Stored items from a collection:
Start of Block
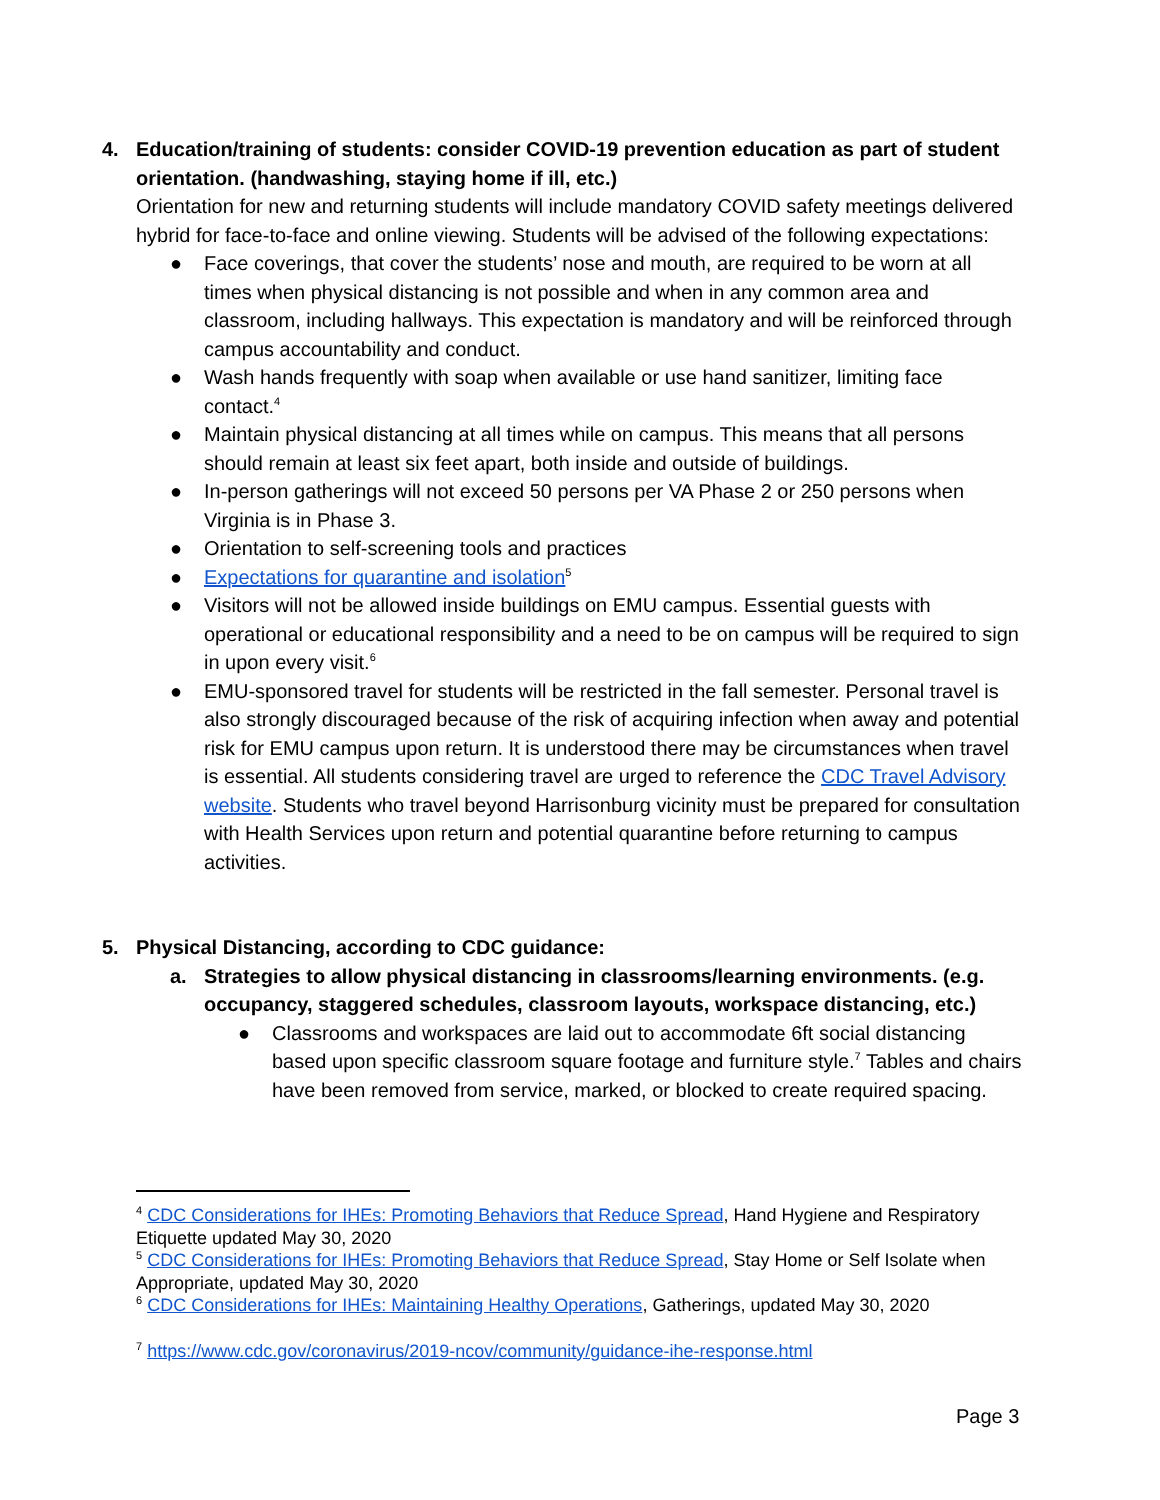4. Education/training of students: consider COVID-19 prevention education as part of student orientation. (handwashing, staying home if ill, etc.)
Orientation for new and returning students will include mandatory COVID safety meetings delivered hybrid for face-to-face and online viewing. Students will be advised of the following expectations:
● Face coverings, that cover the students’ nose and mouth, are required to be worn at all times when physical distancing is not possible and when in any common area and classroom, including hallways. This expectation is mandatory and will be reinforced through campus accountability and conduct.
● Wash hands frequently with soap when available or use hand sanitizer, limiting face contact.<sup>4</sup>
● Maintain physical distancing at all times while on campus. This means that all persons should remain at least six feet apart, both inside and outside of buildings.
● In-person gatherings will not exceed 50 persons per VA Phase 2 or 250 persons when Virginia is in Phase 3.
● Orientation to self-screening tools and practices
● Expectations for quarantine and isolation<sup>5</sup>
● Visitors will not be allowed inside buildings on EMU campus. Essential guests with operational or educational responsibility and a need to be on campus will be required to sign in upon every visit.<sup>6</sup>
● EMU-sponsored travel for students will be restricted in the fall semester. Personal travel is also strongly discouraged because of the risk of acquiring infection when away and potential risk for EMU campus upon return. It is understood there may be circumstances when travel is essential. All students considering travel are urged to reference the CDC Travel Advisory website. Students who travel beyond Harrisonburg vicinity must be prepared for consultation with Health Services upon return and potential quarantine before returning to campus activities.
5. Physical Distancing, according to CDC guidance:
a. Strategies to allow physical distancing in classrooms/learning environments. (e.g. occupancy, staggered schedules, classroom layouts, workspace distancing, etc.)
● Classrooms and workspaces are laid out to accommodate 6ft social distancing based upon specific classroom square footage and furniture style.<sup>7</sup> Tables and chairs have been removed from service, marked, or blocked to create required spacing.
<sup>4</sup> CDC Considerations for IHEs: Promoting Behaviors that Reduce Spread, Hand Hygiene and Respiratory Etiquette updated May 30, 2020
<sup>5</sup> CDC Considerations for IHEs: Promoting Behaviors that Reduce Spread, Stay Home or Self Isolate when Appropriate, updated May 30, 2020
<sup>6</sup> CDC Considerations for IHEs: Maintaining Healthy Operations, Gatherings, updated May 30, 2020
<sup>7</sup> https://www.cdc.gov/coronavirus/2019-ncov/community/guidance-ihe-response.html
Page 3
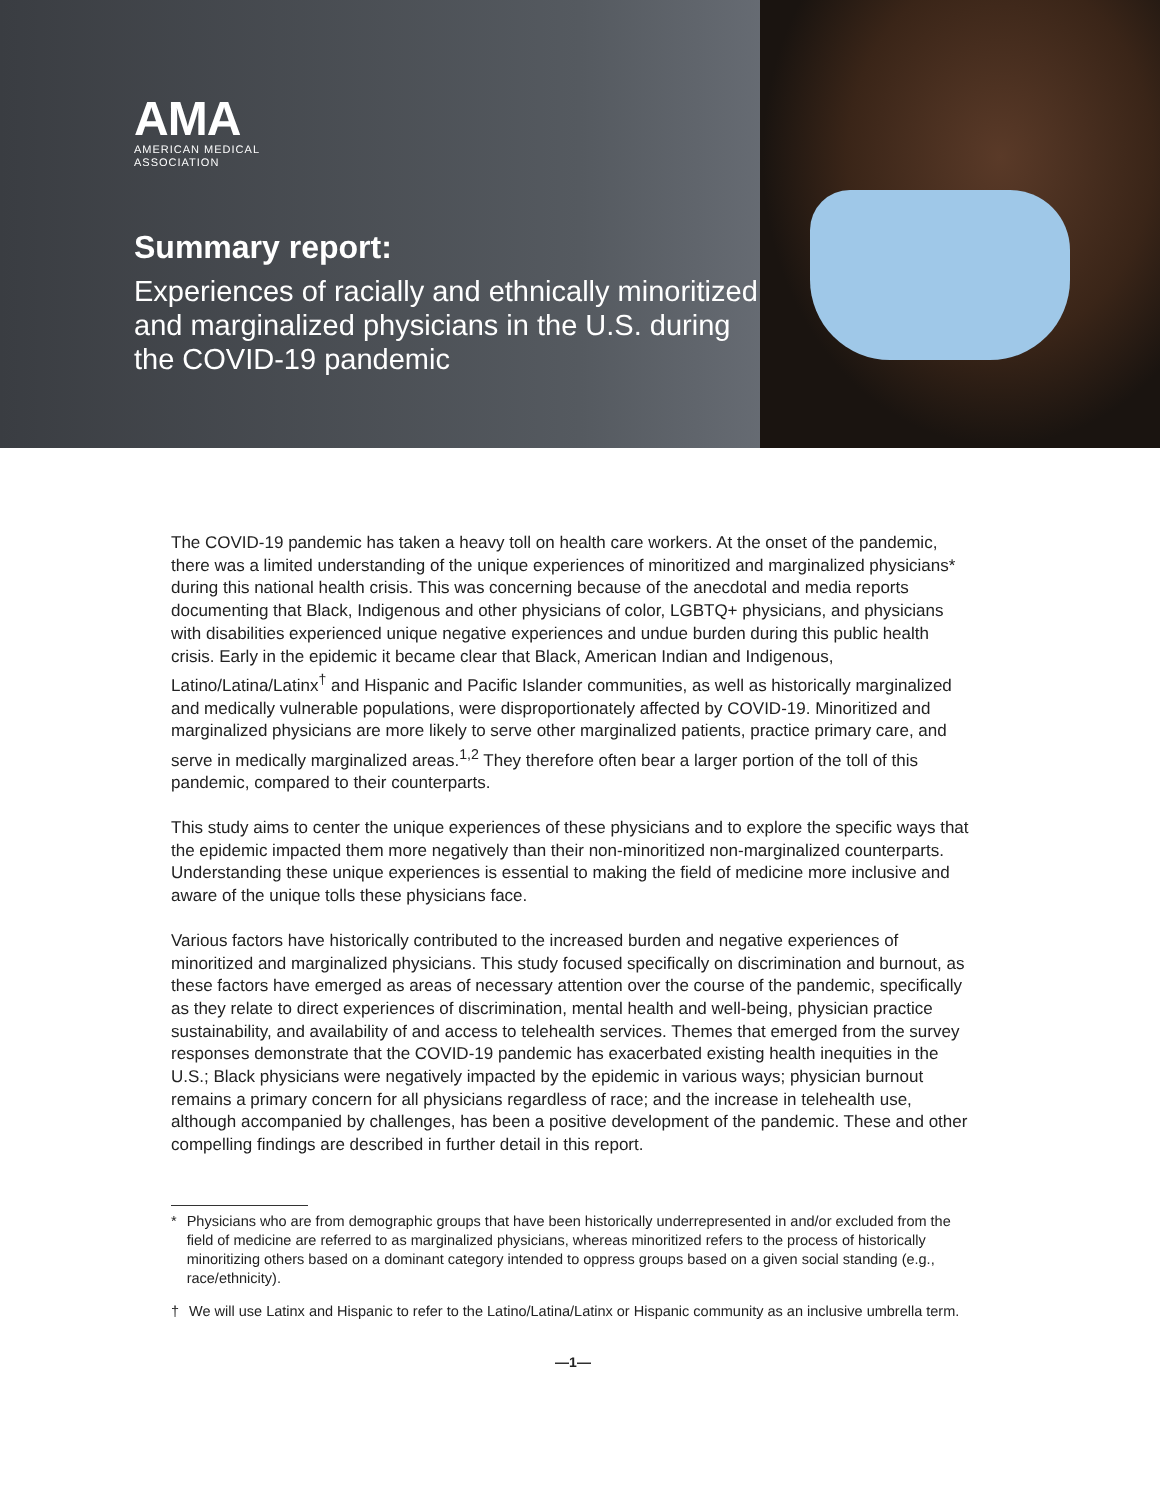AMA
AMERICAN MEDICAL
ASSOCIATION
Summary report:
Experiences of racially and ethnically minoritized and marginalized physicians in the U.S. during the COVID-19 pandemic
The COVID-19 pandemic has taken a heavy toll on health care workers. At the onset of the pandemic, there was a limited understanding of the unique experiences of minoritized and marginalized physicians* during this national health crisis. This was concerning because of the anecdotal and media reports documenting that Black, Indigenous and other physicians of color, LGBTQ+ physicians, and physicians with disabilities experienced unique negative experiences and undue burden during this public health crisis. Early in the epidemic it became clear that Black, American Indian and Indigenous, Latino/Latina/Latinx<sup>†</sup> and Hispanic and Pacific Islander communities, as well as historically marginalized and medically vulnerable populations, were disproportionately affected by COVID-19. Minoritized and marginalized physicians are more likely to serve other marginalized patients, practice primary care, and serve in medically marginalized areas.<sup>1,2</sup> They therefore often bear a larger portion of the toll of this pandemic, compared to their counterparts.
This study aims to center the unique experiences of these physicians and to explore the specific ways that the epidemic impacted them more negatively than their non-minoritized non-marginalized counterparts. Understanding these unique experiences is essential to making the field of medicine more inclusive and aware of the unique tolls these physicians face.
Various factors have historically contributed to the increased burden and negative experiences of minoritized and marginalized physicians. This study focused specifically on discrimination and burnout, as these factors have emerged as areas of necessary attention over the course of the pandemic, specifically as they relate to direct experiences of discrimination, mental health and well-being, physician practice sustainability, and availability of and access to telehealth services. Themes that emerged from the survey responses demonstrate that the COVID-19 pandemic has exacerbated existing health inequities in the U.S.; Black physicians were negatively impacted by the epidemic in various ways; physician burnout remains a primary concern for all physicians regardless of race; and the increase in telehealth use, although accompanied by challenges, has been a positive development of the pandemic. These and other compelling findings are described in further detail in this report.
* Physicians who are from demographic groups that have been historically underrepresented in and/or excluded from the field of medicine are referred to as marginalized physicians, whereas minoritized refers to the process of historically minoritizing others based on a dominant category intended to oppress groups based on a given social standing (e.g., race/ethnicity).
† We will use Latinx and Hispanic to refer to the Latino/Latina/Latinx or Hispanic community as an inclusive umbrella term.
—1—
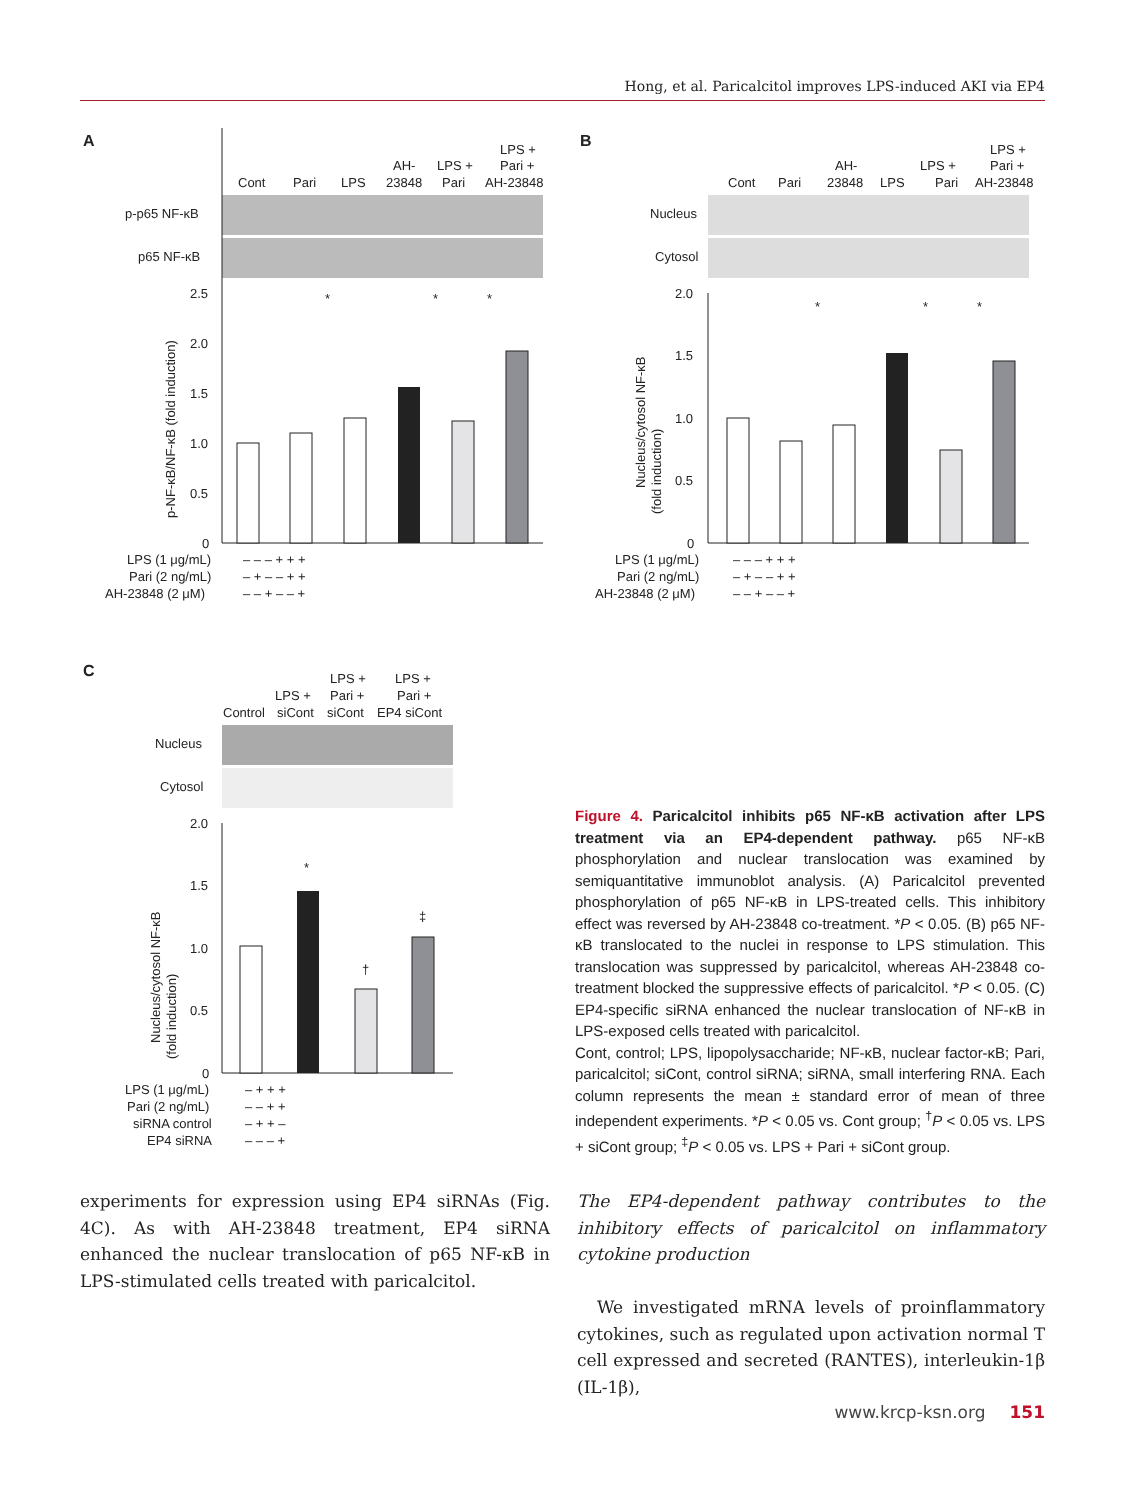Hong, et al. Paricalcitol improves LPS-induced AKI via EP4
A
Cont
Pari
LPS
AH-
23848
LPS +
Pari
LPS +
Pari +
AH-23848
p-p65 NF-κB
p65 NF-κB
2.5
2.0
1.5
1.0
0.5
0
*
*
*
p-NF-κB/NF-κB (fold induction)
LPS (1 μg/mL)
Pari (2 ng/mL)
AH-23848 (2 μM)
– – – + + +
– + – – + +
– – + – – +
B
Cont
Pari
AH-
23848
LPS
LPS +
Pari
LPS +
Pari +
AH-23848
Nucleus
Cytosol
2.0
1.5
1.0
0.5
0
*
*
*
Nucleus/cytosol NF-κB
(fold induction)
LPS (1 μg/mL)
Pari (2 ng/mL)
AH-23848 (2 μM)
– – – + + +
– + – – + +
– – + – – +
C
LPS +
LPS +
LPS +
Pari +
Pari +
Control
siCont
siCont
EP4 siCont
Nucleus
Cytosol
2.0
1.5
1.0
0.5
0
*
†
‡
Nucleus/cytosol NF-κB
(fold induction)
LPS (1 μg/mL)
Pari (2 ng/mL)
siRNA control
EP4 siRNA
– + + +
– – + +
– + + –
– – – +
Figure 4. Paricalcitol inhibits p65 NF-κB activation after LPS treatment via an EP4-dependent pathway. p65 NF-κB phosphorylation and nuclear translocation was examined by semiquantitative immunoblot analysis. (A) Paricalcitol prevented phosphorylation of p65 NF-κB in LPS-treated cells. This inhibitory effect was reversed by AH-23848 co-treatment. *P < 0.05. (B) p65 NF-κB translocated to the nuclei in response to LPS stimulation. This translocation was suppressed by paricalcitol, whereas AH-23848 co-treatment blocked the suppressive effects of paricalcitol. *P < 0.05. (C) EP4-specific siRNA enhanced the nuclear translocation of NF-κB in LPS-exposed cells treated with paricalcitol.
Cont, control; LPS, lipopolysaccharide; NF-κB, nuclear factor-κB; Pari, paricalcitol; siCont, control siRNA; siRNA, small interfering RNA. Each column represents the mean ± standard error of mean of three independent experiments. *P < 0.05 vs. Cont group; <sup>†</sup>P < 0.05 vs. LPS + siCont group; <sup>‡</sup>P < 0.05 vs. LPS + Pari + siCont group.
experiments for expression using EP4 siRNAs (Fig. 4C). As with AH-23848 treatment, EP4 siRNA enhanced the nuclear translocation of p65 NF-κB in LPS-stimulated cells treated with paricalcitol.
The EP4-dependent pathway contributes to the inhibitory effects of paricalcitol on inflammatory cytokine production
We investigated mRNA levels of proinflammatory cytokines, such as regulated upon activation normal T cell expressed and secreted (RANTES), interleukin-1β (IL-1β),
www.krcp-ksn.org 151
End of Block
Each record above is to be restated exactly, with its pictures removed from the copy.

YOUR SOLUTION:
4. Education/training of students: consider COVID-19 prevention education as part of student orientation. (handwashing, staying home if ill, etc.)
Orientation for new and returning students will include mandatory COVID safety meetings delivered hybrid for face-to-face and online viewing. Students will be advised of the following expectations:
● Face coverings, that cover the students’ nose and mouth, are required to be worn at all times when physical distancing is not possible and when in any common area and classroom, including hallways. This expectation is mandatory and will be reinforced through campus accountability and conduct.
● Wash hands frequently with soap when available or use hand sanitizer, limiting face contact.<sup>4</sup>
● Maintain physical distancing at all times while on campus. This means that all persons should remain at least six feet apart, both inside and outside of buildings.
● In-person gatherings will not exceed 50 persons per VA Phase 2 or 250 persons when Virginia is in Phase 3.
● Orientation to self-screening tools and practices
● Expectations for quarantine and isolation<sup>5</sup>
● Visitors will not be allowed inside buildings on EMU campus. Essential guests with operational or educational responsibility and a need to be on campus will be required to sign in upon every visit.<sup>6</sup>
● EMU-sponsored travel for students will be restricted in the fall semester. Personal travel is also strongly discouraged because of the risk of acquiring infection when away and potential risk for EMU campus upon return. It is understood there may be circumstances when travel is essential. All students considering travel are urged to reference the CDC Travel Advisory website. Students who travel beyond Harrisonburg vicinity must be prepared for consultation with Health Services upon return and potential quarantine before returning to campus activities.
5. Physical Distancing, according to CDC guidance:
a. Strategies to allow physical distancing in classrooms/learning environments. (e.g. occupancy, staggered schedules, classroom layouts, workspace distancing, etc.)
● Classrooms and workspaces are laid out to accommodate 6ft social distancing based upon specific classroom square footage and furniture style.<sup>7</sup> Tables and chairs have been removed from service, marked, or blocked to create required spacing.
<sup>4</sup> CDC Considerations for IHEs: Promoting Behaviors that Reduce Spread, Hand Hygiene and Respiratory Etiquette updated May 30, 2020
<sup>5</sup> CDC Considerations for IHEs: Promoting Behaviors that Reduce Spread, Stay Home or Self Isolate when Appropriate, updated May 30, 2020
<sup>6</sup> CDC Considerations for IHEs: Maintaining Healthy Operations, Gatherings, updated May 30, 2020
<sup>7</sup> https://www.cdc.gov/coronavirus/2019-ncov/community/guidance-ihe-response.html
Page 3
AMA
AMERICAN MEDICAL
ASSOCIATION
Summary report:
Experiences of racially and ethnically minoritized and marginalized physicians in the U.S. during the COVID-19 pandemic
The COVID-19 pandemic has taken a heavy toll on health care workers. At the onset of the pandemic, there was a limited understanding of the unique experiences of minoritized and marginalized physicians* during this national health crisis. This was concerning because of the anecdotal and media reports documenting that Black, Indigenous and other physicians of color, LGBTQ+ physicians, and physicians with disabilities experienced unique negative experiences and undue burden during this public health crisis. Early in the epidemic it became clear that Black, American Indian and Indigenous, Latino/Latina/Latinx<sup>†</sup> and Hispanic and Pacific Islander communities, as well as historically marginalized and medically vulnerable populations, were disproportionately affected by COVID-19. Minoritized and marginalized physicians are more likely to serve other marginalized patients, practice primary care, and serve in medically marginalized areas.<sup>1,2</sup> They therefore often bear a larger portion of the toll of this pandemic, compared to their counterparts.
This study aims to center the unique experiences of these physicians and to explore the specific ways that the epidemic impacted them more negatively than their non-minoritized non-marginalized counterparts. Understanding these unique experiences is essential to making the field of medicine more inclusive and aware of the unique tolls these physicians face.
Various factors have historically contributed to the increased burden and negative experiences of minoritized and marginalized physicians. This study focused specifically on discrimination and burnout, as these factors have emerged as areas of necessary attention over the course of the pandemic, specifically as they relate to direct experiences of discrimination, mental health and well-being, physician practice sustainability, and availability of and access to telehealth services. Themes that emerged from the survey responses demonstrate that the COVID-19 pandemic has exacerbated existing health inequities in the U.S.; Black physicians were negatively impacted by the epidemic in various ways; physician burnout remains a primary concern for all physicians regardless of race; and the increase in telehealth use, although accompanied by challenges, has been a positive development of the pandemic. These and other compelling findings are described in further detail in this report.
* Physicians who are from demographic groups that have been historically underrepresented in and/or excluded from the field of medicine are referred to as marginalized physicians, whereas minoritized refers to the process of historically minoritizing others based on a dominant category intended to oppress groups based on a given social standing (e.g., race/ethnicity).
† We will use Latinx and Hispanic to refer to the Latino/Latina/Latinx or Hispanic community as an inclusive umbrella term.
—1—
Hong, et al. Paricalcitol improves LPS-induced AKI via EP4
A
Cont
Pari
LPS
AH-
23848
LPS +
Pari
LPS +
Pari +
AH-23848
p-p65 NF-κB
p65 NF-κB
2.5
2.0
1.5
1.0
0.5
0
*
*
*
p-NF-κB/NF-κB (fold induction)
LPS (1 μg/mL)
Pari (2 ng/mL)
AH-23848 (2 μM)
– – – + + +
– + – – + +
– – + – – +
B
Cont
Pari
AH-
23848
LPS
LPS +
Pari
LPS +
Pari +
AH-23848
Nucleus
Cytosol
2.0
1.5
1.0
0.5
0
*
*
*
Nucleus/cytosol NF-κB
(fold induction)
LPS (1 μg/mL)
Pari (2 ng/mL)
AH-23848 (2 μM)
– – – + + +
– + – – + +
– – + – – +
C
LPS +
LPS +
LPS +
Pari +
Pari +
Control
siCont
siCont
EP4 siCont
Nucleus
Cytosol
2.0
1.5
1.0
0.5
0
*
†
‡
Nucleus/cytosol NF-κB
(fold induction)
LPS (1 μg/mL)
Pari (2 ng/mL)
siRNA control
EP4 siRNA
– + + +
– – + +
– + + –
– – – +
Figure 4. Paricalcitol inhibits p65 NF-κB activation after LPS treatment via an EP4-dependent pathway. p65 NF-κB phosphorylation and nuclear translocation was examined by semiquantitative immunoblot analysis. (A) Paricalcitol prevented phosphorylation of p65 NF-κB in LPS-treated cells. This inhibitory effect was reversed by AH-23848 co-treatment. *P < 0.05. (B) p65 NF-κB translocated to the nuclei in response to LPS stimulation. This translocation was suppressed by paricalcitol, whereas AH-23848 co-treatment blocked the suppressive effects of paricalcitol. *P < 0.05. (C) EP4-specific siRNA enhanced the nuclear translocation of NF-κB in LPS-exposed cells treated with paricalcitol.
Cont, control; LPS, lipopolysaccharide; NF-κB, nuclear factor-κB; Pari, paricalcitol; siCont, control siRNA; siRNA, small interfering RNA. Each column represents the mean ± standard error of mean of three independent experiments. *P < 0.05 vs. Cont group; <sup>†</sup>P < 0.05 vs. LPS + siCont group; <sup>‡</sup>P < 0.05 vs. LPS + Pari + siCont group.
experiments for expression using EP4 siRNAs (Fig. 4C). As with AH-23848 treatment, EP4 siRNA enhanced the nuclear translocation of p65 NF-κB in LPS-stimulated cells treated with paricalcitol.
The EP4-dependent pathway contributes to the inhibitory effects of paricalcitol on inflammatory cytokine production
We investigated mRNA levels of proinflammatory cytokines, such as regulated upon activation normal T cell expressed and secreted (RANTES), interleukin-1β (IL-1β),
www.krcp-ksn.org 151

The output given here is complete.